Ganar es perder un poco
Cuando el Real Madrid superó en juego al Barcelona y empató el partido con gran peligro de hundimiento del equipo azulgrana cambié el sonido de la retransmisión. De chico cruzaba los dedos, me encomendaba a algún dios desconocido y cerraba los ojos ante el transistor desde el que me hablaban Matías Prats o Miguel Ángel Valdivieso. Lo que quería era apagar la realidad, hacer que mis colores, los del Barça, superaran el maleficio que una delantera todopoderosa, en la que estaban Di Stéfano y Gento, dejara de arrojar sombra sobre mi corazón.
Ha vuelto a ocurrirme y me pasó concretamente el domingo por la noche, cuando el Madrid dispuso en los aledaños del área azulgrana a este jugador tan sutil que se llama Karim Benzema. Fue un vendaval en el que no importaba ya que no estuvieran ni Gento ni Di Stéfano, pues en la memoria ya eran igualmente letales esos otros nombres propios de ahora, Cristiano, Benzema, Bale... Los aficionados padecemos el recuerdo de los malos momentos, y aunque las cosas vayan bien (ese benéfico 1-0 que anotó Mathieu) a los que sufrimos la experiencia de haber perdido ante el mismo equipo nos regresan los miedos con los nombres y los fantasmas que nos asustaban.
El desastre vivió en mí hasta el último suspiro, que además fue mi último suspiro de miedo
Ahora no cruzo los dedos, ni me encomiendo a un dios inexistente; ahora cambio de sintonía, tan solo por la superstición de que quizá es la voz de la radio (o de la televisión) la que produce el maleficio. Y, lo que son las cosas, cuando hice ese cambio, cuando dejé de oír una voz para escuchar la otra (no diré cuál apagué, cuál encendí: no sería justo con esas voces) fue cuando estuvo a punto de marcar el Madrid otra vez para deshacer el discreto encanto que vivíamos hasta entonces los azulgrana. Alves dio un pase maravilloso y raro (pues desde hace siglos Alves pasa siempre al enemigo), lo recogió en la línea de puntos el prodigioso, y laborioso, Luis Suárez, se adentró en el peligro ajeno e hizo el milagro de levantarme el ánimo.

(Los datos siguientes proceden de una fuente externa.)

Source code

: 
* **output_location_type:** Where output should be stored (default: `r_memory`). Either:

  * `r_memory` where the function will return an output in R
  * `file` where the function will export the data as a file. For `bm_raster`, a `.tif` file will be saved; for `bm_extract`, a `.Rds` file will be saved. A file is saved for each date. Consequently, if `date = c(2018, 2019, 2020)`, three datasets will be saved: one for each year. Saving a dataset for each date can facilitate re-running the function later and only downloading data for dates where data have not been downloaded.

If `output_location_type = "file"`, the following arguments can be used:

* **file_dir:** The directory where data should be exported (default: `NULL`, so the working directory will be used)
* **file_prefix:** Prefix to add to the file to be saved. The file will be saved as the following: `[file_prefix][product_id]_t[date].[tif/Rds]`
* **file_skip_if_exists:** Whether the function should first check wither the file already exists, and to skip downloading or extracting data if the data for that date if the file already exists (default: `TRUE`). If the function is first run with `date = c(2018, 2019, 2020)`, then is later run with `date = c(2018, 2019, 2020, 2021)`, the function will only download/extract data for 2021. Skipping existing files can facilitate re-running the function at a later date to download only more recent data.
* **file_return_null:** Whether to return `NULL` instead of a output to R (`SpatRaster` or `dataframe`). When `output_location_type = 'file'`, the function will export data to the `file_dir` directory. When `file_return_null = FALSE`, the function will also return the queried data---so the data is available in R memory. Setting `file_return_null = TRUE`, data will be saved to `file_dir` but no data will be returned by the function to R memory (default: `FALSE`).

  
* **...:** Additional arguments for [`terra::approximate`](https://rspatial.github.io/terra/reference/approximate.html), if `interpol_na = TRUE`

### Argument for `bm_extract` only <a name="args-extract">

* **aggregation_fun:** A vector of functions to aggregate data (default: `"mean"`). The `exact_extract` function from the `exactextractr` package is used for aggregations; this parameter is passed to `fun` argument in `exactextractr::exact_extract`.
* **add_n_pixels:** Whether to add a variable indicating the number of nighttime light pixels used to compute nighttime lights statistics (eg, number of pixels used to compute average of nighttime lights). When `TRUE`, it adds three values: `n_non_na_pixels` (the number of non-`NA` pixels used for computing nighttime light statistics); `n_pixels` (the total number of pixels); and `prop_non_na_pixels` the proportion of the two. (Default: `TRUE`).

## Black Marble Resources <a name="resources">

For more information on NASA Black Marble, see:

Entonces atribuí el pase raro y el remate flojo pero cabrón de Luis Suárez, y en definitiva el gol de la supervivencia, a ese momento exacto en que me dije: a ver si cambiando de dial cambio también la suerte del equipo. Pues el fútbol es una voluntad que agita la melancolía de perder. Desde que comenzó este encuentro, que vi en casa, con el poeta Julio Llamazares, el autor de Memoria de la nieve, sentí la grave melancolía que nos da la inclemente incertidumbre del fútbol. No sabes qué va a pasar, a pesar de que antes del encuentro apuestes y te hagas el chulo entorpeciendo los deseos de tus adversarios con tus propios deseos exacerbados. No es cierto que estés seguro de nada, ni nada se puede dar por seguro ni en la vida ni en el fútbol; los que exhiben certeza esconden también su miedo en las entretelas de su alma, y no dicen a las claras qué amuletos usan para engañarse diciendo que van a ganar, cuando todo el rato, y por dentro, van perdiendo.
Yo fui perdiendo hasta que el árbitro pitó el final, pues el 2-1 me parecía que era perder un poco, y estuvimos a punto de empatar y hubiera sido un desastre. Pero ese desastre vivió en mí hasta el último suspiro que fue, además, mi último suspiro de miedo. Uf, qué mal lo pasé, sinceramente.